§ **Stored items**
[Start of section]

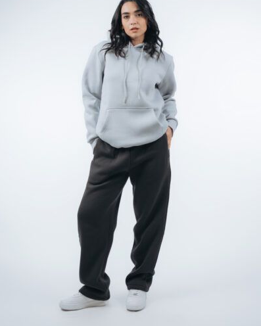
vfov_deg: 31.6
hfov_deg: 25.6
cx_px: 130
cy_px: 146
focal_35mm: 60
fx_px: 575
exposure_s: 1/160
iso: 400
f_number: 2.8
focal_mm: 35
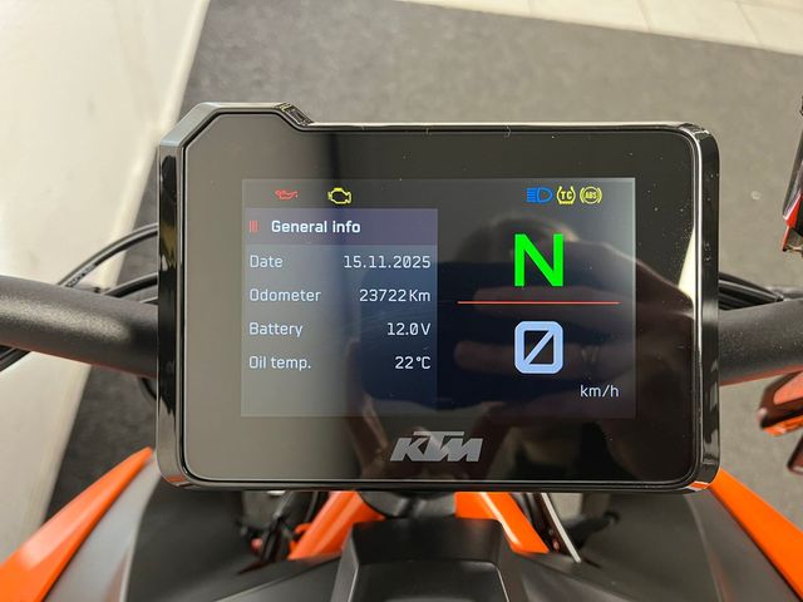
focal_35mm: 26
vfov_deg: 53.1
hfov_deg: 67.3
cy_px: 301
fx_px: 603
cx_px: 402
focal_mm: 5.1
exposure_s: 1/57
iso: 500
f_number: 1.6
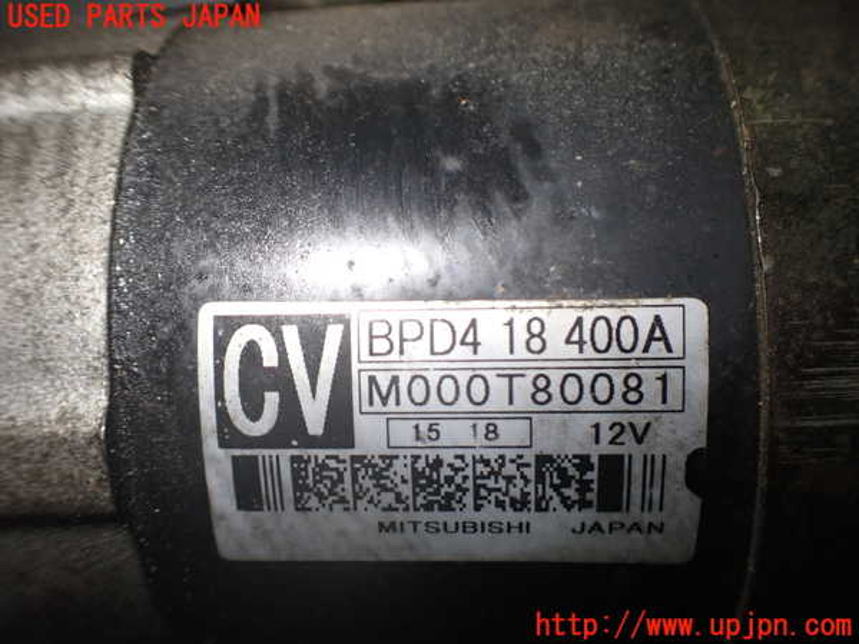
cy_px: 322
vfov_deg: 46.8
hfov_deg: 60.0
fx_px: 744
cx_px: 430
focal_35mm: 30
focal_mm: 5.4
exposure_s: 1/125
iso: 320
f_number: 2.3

[End of section]
[Start of section]

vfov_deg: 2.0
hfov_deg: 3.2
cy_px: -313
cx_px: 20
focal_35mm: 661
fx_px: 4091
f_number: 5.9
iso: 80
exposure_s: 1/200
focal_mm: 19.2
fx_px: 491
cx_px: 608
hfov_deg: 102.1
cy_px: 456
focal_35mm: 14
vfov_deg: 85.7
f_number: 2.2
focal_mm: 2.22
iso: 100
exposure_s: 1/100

[End of section]
[Start of section]

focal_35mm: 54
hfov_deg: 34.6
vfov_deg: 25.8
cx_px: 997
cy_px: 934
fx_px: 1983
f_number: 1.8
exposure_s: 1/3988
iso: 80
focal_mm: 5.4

[End of section]

§ **ASSIGNMENT**
Please transcribe exactly the part of the records that opens with the line containing "vfov_deg: 31.6" and closes with the line containing "f_number: 2.3", both ends included, and leave out the pictures.

§ **SOLUTION TO THE EXERCISE**
vfov_deg: 31.6
hfov_deg: 25.6
cx_px: 130
cy_px: 146
focal_35mm: 60
fx_px: 575
exposure_s: 1/160
iso: 400
f_number: 2.8
focal_mm: 35
focal_35mm: 26
vfov_deg: 53.1
hfov_deg: 67.3
cy_px: 301
fx_px: 603
cx_px: 402
focal_mm: 5.1
exposure_s: 1/57
iso: 500
f_number: 1.6
cy_px: 322
vfov_deg: 46.8
hfov_deg: 60.0
fx_px: 744
cx_px: 430
focal_35mm: 30
focal_mm: 5.4
exposure_s: 1/125
iso: 320
f_number: 2.3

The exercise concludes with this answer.